Economy emerges as No. 1 voter issue as Election Day nears, pandemic concerns wane: poll
“Big changes from our July survey, back then, the economy and health care were tied as the top issue,” says pollster Scott Rasmussen
The Facts Inside Our Reporter’s Notebook
As coronavirus numbers trend downward and the November presidential election nears, the economy has emerged as the top issue among likely voters, with law and order also a major concern, according to a new Just the News Daily Poll with Scott Rasmussen
Among 942 likely voters surveyed in this week’s poll, 31% said the economy was the most important issue when deciding whether to pick President Trump or Democratic challenger Joe Biden to occupy the White House for the next four years.

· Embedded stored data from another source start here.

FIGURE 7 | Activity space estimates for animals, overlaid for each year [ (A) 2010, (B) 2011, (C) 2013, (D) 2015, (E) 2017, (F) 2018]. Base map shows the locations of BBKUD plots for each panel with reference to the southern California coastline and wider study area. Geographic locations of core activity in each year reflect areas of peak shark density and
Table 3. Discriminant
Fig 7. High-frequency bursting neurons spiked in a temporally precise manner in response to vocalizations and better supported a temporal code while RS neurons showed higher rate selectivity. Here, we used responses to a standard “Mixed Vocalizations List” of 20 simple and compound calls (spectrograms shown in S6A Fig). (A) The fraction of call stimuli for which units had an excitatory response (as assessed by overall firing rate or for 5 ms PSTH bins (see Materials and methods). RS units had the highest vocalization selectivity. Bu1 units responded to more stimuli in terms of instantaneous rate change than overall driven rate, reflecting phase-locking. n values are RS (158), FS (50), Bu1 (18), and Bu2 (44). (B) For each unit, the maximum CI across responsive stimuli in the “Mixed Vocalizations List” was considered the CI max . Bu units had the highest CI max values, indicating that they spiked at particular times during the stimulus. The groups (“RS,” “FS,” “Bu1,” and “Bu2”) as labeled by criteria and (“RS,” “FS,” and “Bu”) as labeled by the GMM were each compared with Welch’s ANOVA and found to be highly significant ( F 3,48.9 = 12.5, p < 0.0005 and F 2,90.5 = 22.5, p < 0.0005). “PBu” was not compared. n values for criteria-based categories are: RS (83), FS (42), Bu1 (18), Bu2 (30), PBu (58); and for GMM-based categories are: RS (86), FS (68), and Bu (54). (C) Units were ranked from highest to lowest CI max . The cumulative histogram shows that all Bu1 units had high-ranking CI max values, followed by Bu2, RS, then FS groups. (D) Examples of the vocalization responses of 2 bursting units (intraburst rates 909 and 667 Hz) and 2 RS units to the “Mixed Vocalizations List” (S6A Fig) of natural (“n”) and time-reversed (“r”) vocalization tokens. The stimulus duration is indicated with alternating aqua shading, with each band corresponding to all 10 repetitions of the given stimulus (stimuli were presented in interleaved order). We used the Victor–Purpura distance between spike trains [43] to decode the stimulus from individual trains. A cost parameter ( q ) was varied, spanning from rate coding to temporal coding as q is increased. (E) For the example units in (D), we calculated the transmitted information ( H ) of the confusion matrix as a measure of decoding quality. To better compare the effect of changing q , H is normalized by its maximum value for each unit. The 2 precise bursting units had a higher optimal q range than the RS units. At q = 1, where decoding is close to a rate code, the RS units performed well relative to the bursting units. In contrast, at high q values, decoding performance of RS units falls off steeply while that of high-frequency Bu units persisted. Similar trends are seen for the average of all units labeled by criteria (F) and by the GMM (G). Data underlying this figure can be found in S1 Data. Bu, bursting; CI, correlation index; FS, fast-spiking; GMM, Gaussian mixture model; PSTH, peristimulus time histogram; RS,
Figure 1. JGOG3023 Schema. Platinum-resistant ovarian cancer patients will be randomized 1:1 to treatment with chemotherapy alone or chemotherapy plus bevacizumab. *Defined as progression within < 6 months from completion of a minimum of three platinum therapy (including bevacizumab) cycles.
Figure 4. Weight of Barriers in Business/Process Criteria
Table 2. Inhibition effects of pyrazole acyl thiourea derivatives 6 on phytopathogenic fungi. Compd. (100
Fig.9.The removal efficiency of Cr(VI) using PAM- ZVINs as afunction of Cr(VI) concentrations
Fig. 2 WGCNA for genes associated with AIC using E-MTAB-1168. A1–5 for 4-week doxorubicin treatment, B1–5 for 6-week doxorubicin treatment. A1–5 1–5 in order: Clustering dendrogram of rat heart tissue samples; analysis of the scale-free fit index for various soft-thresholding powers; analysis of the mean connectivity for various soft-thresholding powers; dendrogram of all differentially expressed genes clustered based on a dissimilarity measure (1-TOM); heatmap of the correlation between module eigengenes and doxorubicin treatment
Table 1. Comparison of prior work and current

The second-biggest issue was healthcare, at 17%, followed by law and order, at 16%, the latter result coming as state and local officials continue to struggle with curbing violent crimes and property damage related to ongoing social justice protests.
The numbers represent “big changes from our July survey," Rasmussen said. "Back then, the economy and health care were tied as the top issue. That came amidst the resurgence of pandemic concerns as outbreaks grew in the South.”
Rasmussen also pointed out that the pecentage of likely voters most concerned about law and order increased 4 percentage points since July.
Rasmussen said the new poll indicating health care is no longer a No. 1 issue with voters is consistent with the ongoing increase in optimism regarding the COVID-19 pandemic.
Rasmussen referred to a Just the News poll last week that showed 27% of likely voters believed the worst of the pandemic was behind us, compared to just 15% in July polling.
On a partisan basis, Democrats see health care and the economy as the top two issues, at 23% and 22%, respectively.
For Republicans and Independents, the economy is clearly their top issue, at 40% and 31%, respectively.
The survey of 1,200 Registered Voters was conducted by Rasmussen using a mixed mode approach from September 3-5, 2020. The sample that included the 942 likely voters is defined as those who say they are “definitely going to vote” or “very likely to vote” and who know how they will vote.